Nuklear

Features

• Immediate-mode paradigm for simplified UI state management and rendering.

• Single-header library architecture for easy integration into C/C++ projects.

• Strict C89 (ANSI C) compatibility ensuring high portability across legacy and modern compilers.

• Zero-dependency design with the ability to exclude the standard C library entirely.

• Manual memory management providing total control over allocation through fixed or custom allocators.

• Thread-safe architecture with no global or hidden state within the library.

• Support for UTF-8 encoded text and customizable font handling.

• Optional vertex buffer output for hardware-accelerated rendering via OpenGL, DirectX, Vulkan, or Metal.

• Built-in font baking and rectangle packing using embedded stb libraries.

• Fully skinnable and customizable widget appearance and behavior.

• Modular compilation allowing users to include only necessary features via preprocessor macros.

• Primitive shape output via draw commands for high-level software rendering backends.

• Flexible layout engine supporting static, dynamic, and custom row-based layouts.

• Low memory footprint suitable for resource-constrained embedded systems.

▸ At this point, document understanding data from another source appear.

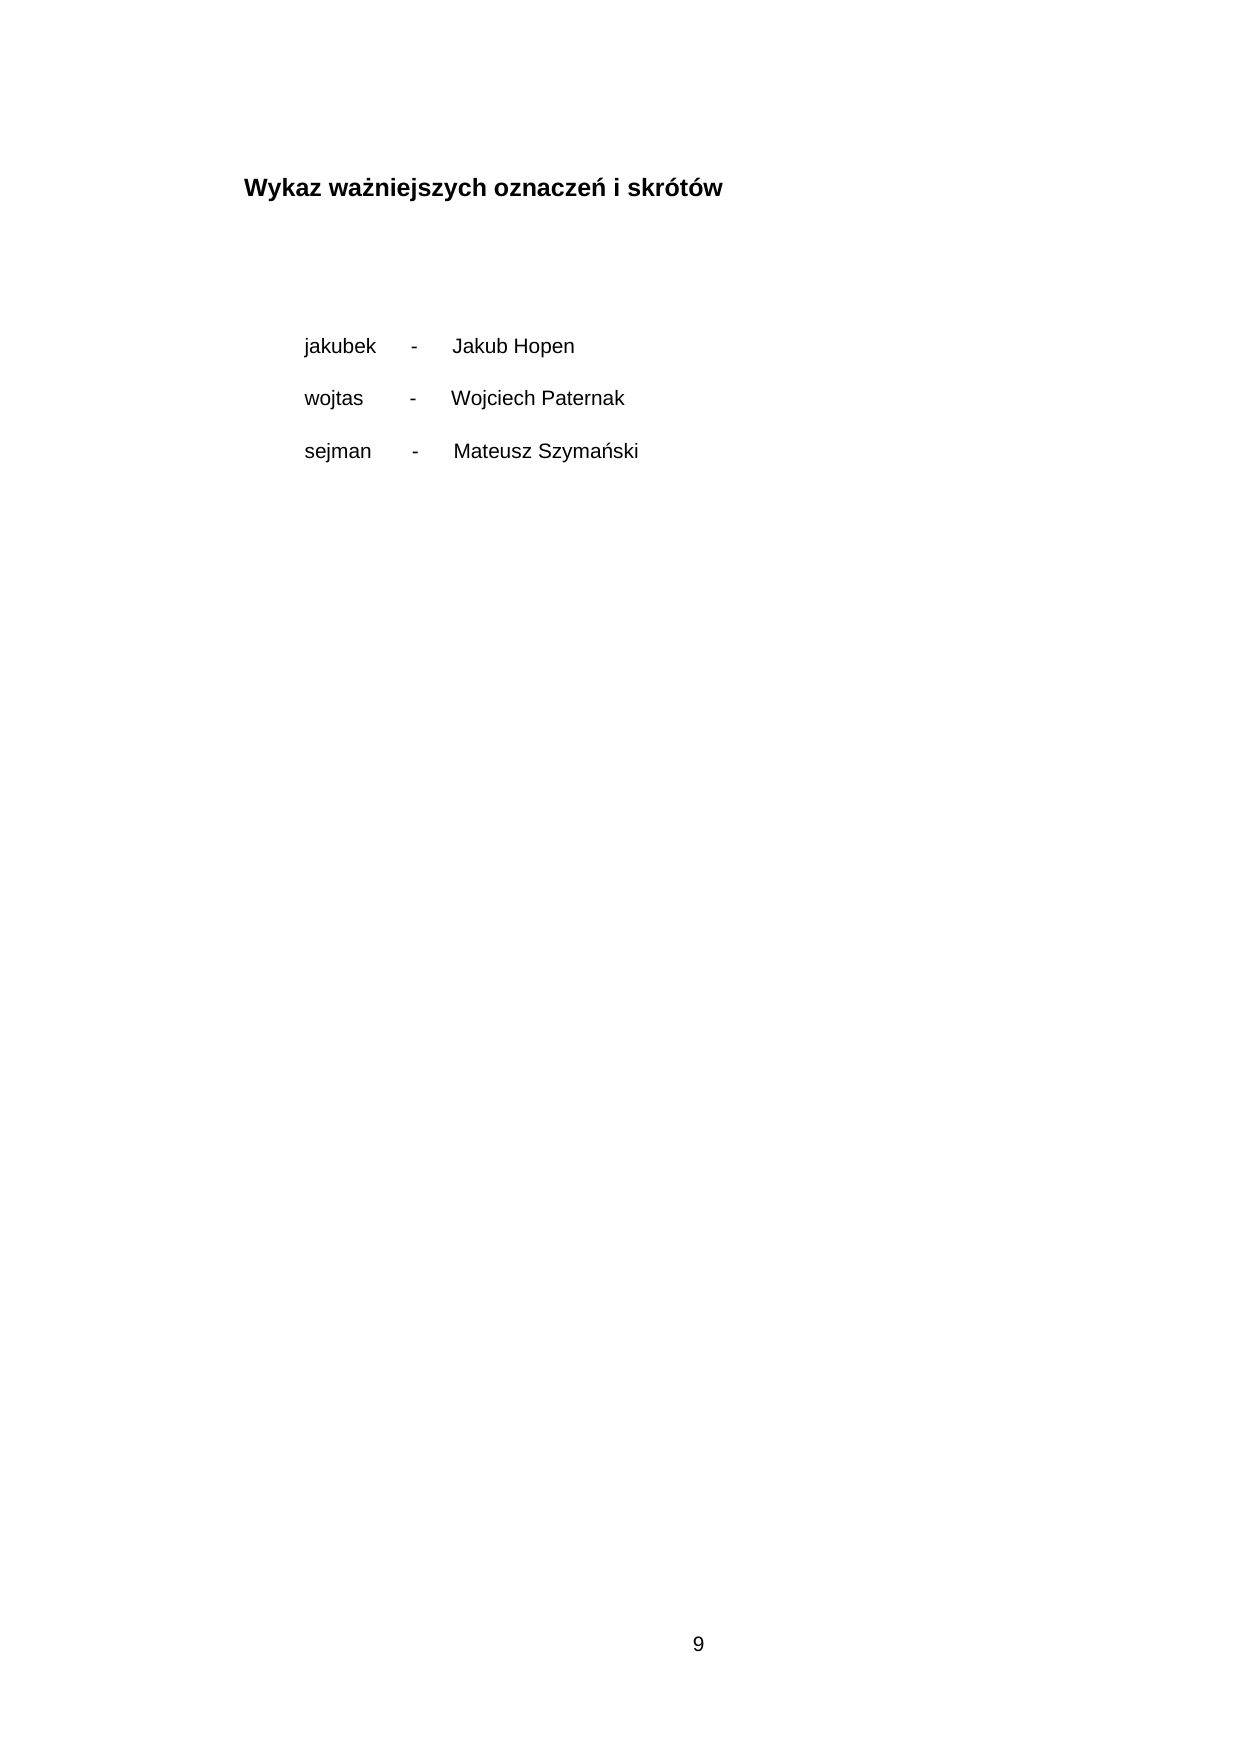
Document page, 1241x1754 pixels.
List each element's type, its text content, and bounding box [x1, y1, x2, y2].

text jakubek - Jakub Hopen [230, 333, 1092, 357]
text sejman - Mateusz Szymański [230, 439, 1092, 463]
text wojtas - Wojciech Paternak [230, 386, 1092, 410]
subtitle Wykaz ważniejszych oznaczeń i skrótów [244, 173, 1092, 201]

• Input handling for various devices including mouse, keyboard, and gamepad.

Architecture

Nuklear follows an immediate-mode architectural pattern, which differs from traditional retained-mode GUIs by not storing the UI state (like widget hierarchies or object trees) inside the library. Instead, the UI is described and rendered every frame. The core of the library is the nk_context struct, which manages the internal state, input handling, and the command buffer. Because there is no global state, the library is inherently thread-safe as long as each thread operates on its own context.

The library is highly modular and designed to be backend-agnostic. It does not provide a built-in renderer or window management system. Instead, it processes input state provided by the user and generates a list of draw commands (primitive shapes like lines, rectangles, and circles) or a vertex buffer. This allows developers to integrate Nuklear into any rendering environment, whether it is a software-based frame buffer or a hardware-accelerated API like OpenGL or Vulkan.

Core Components

• Context Management: Handles the lifecycle of the UI, including memory allocation and state transitions.
• Input System: A simple state-based system that consumes mouse, keyboard, and touch events.
• Layout Engine: A row-based layout system that supports static, dynamic, and variable-width widget placement.
• Widget Library: A comprehensive set of UI elements including buttons, sliders, properties, trees, and color pickers.
• Draw Command Buffer: An output queue that stores primitive drawing instructions for the backend.
• Optional Modules: Includes a font baker (stb_truetype) and a vertex buffer converter for GPU-based rendering.

Use Cases

This library is ideal for:

• Embedded Systems: Creating lightweight, skinnable interfaces on microcontrollers with limited memory and no standard C library.
• Game Development Tools: Building in-game debug menus, editors, and HUDs without the overhead of a heavy GUI framework.
• Cross-Platform Desktop Apps: Developing small, portable utilities that need to run on Windows, macOS, and Linux with minimal binary size.
• Legacy Systems: Implementing modern UI features on older platforms that only support C89/ANSI C compilers.
• Real-Time Applications: Scenarios where the UI must be updated every frame in sync with a simulation or rendering loop.

Getting Started

To integrate Nuklear, include the nuklear.h header in your project. In exactly one C or C++ file, define NK_IMPLEMENTATION before including the header to generate the implementation code. You must also decide on your memory and feature requirements by defining optional macros such as NK_INCLUDE_FIXED_TYPES or NK_INCLUDE_DEFAULT_ALLOCATOR.

Initialization typically involves setting up a nk_context using nk_init_fixed (for manual memory) or nk_init_default. During your application’s main loop, you pass input events to the context, wrap your UI code between nk_begin and nk_end calls, and finally iterate through the command buffer to render the generated shapes using your platform’s specific drawing API. Detailed API documentation and examples for various backends are available in the official documentation.